I am writting a script that dynamically creates a webpage based on a large (100-200k of data) txt file. In doing so, I am beginning to become concerened about performance issues.

Can anyone share some tips on how to benchmark scripts (cpu time, memory, etc...)?

If I use explode($var, "\n") to break a variable into an array for processing (the var/file has about 11k lines of data) am I asking for trouble?

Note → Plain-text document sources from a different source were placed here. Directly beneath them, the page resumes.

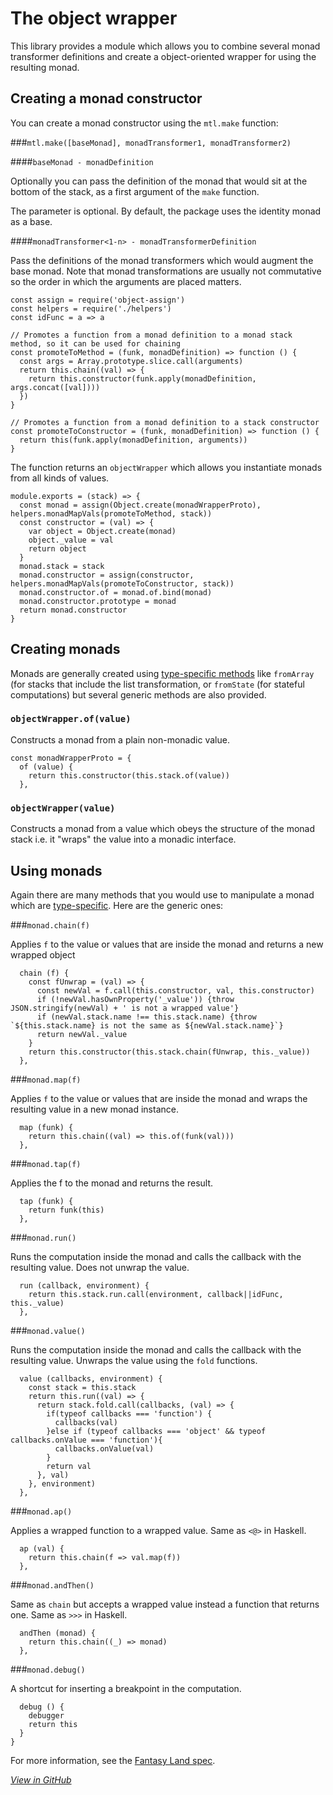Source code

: # The object wrapper 

This library provides a module which allows you to combine several monad transformer definitions and create a object-oriented wrapper for using the resulting monad. 

## Creating a monad constructor 

You can create a monad constructor using the `mtl.make` function: 

###`mtl.make([baseMonad], monadTransformer1, monadTransformer2)` 

####`baseMonad - monadDefinition` 

Optionally you can pass the definition of the monad that would sit at the bottom of the stack,  as a first argument of the `make` function. 

The parameter is optional. By default, the package uses the identity monad as a base. 

####`monadTransformer<1-n> - monadTransformerDefinition` 

Pass the definitions of the monad transformers which would augment the base monad.  Note that monad transformations are usually not commutative so the order in which the arguments are placed matters. 

    
    const assign = require('object-assign')
    const helpers = require('./helpers')
    const idFunc = a => a
    
    // Promotes a function from a monad definition to a monad stack method, so it can be used for chaining
    const promoteToMethod = (funk, monadDefinition) => function () {
      const args = Array.prototype.slice.call(arguments)
      return this.chain((val) => {
        return this.constructor(funk.apply(monadDefinition, args.concat([val])))
      })
    }
    
    // Promotes a function from a monad definition to a stack constructor
    const promoteToConstructor = (funk, monadDefinition) => function () {
      return this(funk.apply(monadDefinition, arguments))
    }
    


The function returns an `objectWrapper` which allows you instantiate monads from all kinds of values. 

     
    module.exports = (stack) => { 
      const monad = assign(Object.create(monadWrapperProto), helpers.monadMapVals(promoteToMethod, stack))
      const constructor = (val) => {
        var object = Object.create(monad)
        object._value = val
        return object
      }
      monad.stack = stack
      monad.constructor = assign(constructor, helpers.monadMapVals(promoteToConstructor, stack))
      monad.constructor.of = monad.of.bind(monad)
      monad.constructor.prototype = monad
      return monad.constructor
    }
    


## Creating monads 

Monads are generally created using [type-specific methods](api.md) like `fromArray` (for stacks that include the list transformation, or `fromState` (for stateful computations) but several generic methods are also provided. 

### `objectWrapper.of(value)` 

Constructs a monad from a plain non-monadic value. 

    
    const monadWrapperProto = {
      of (value) {
        return this.constructor(this.stack.of(value))
      },
    
### `objectWrapper(value)` 

Constructs a monad from a value which obeys the structure of the monad stack i.e. it "wraps" the value into a monadic interface. 

## Using monads 

Again there are many methods that you would use to manipulate a monad which are [type-specific](api.md).  Here are the generic ones: 

###`monad.chain(f)` 

Applies `f` to the value or values that are inside the monad and returns a new wrapped object 



      chain (f) {
        const fUnwrap = (val) => {
          const newVal = f.call(this.constructor, val, this.constructor)
          if (!newVal.hasOwnProperty('_value')) {throw JSON.stringify(newVal) + ' is not a wrapped value'}
          if (newVal.stack.name !== this.stack.name) {throw `${this.stack.name} is not the same as ${newVal.stack.name}`}
          return newVal._value
        }
        return this.constructor(this.stack.chain(fUnwrap, this._value))
      },


###`monad.map(f)` 

Applies `f` to the value or values that are inside the monad and wraps the resulting value in a new monad instance. 



      map (funk) {
        return this.chain((val) => this.of(funk(val)))
      },
    


###`monad.tap(f)` 

Applies the f to the monad and returns the result. 



      tap (funk) {
        return funk(this)
      },
    
###`monad.run()` 

Runs the computation inside the monad and calls the callback with the resulting value. Does not unwrap the value. 



      run (callback, environment) {
        return this.stack.run.call(environment, callback||idFunc, this._value)
      },
    
###`monad.value()` 

Runs the computation inside the monad and calls the callback with the resulting value. Unwraps the value using the `fold` functions. 



      value (callbacks, environment) {
        const stack = this.stack
        return this.run((val) => {
          return stack.fold.call(callbacks, (val) => {
            if(typeof callbacks === 'function') {
              callbacks(val)
            }else if (typeof callbacks === 'object' && typeof callbacks.onValue === 'function'){
              callbacks.onValue(val)
            }
            return val
          }, val)
        }, environment)
      },


###`monad.ap()` 

Applies a wrapped function to a wrapped value. Same as `<@>` in Haskell. 

      ap (val) { 
        return this.chain(f => val.map(f))
      },


###`monad.andThen()` 

Same as `chain` but accepts a wrapped value instead a function that returns one. Same as `>>>` in Haskell. 

      andThen (monad) {
        return this.chain((_) => monad)
      },


###`monad.debug()` 

A shortcut for inserting a breakpoint in the computation. 

      debug () {
        debugger
        return this
      }
    }
    


For more information, see the [Fantasy Land spec](https://github.com/fantasyland/fantasy-land). 

[_View in GitHub_](../lib/wrapper.js)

Should I do this in some other way?

Thanks!

jatar_k

5:40 pm on Jul 17, 2004 (gmt 0)

WebmasterWorld Administrator 10+ Year Member



try this for benchmarking
[webmasterworld.com...] msg 4

see how long it takes as is and then take a look at reading it line by line into an array and see if it makes a difference

ergophobe

6:56 pm on Jul 17, 2004 (gmt 0)

WebmasterWorld Senior Member 10+ Year Member Top Contributors Of The Month



In this really techie article [phplens.com] John Lim discusses a situation similar to yours and talks about two scripts, one that reads a file line by line and one that reads the whole thing at once.

In his case, the file that reads line by line only holds one line in memory at a time.

The script that reads the whole file at once is much faster (50%) because it does fewer file reads, but it takes much more memory because it has to hold everything in memory at once.

The consequence is that the fast script fails with fewer concurrent requests than the slow one, because it runs out of memory so quickly.

Lim is just using an example fabricated to make his point, but then gives a lot fo details on tuning your server to get more out of it, then down at the bottom he benchmarks a variety of code optimizations and points out which ones are worth the effort and which ones a inconsequential or just plain PHP myths (like print is faster than echo or some stupid thing like that).

Tom

ergophobe

7:09 pm on Jul 17, 2004 (gmt 0)

WebmasterWorld Senior Member 10+ Year Member Top Contributors Of The Month



As a followup, one intriguing thing from the article. He found that "Incrementing an undefined local variable [in a class method] is 9-10 times slower than a pre-initialized one."

This is one more reason to turn up error reporting - you will get warnings for uninitialized variables and, therefore speed up your code according to Lim.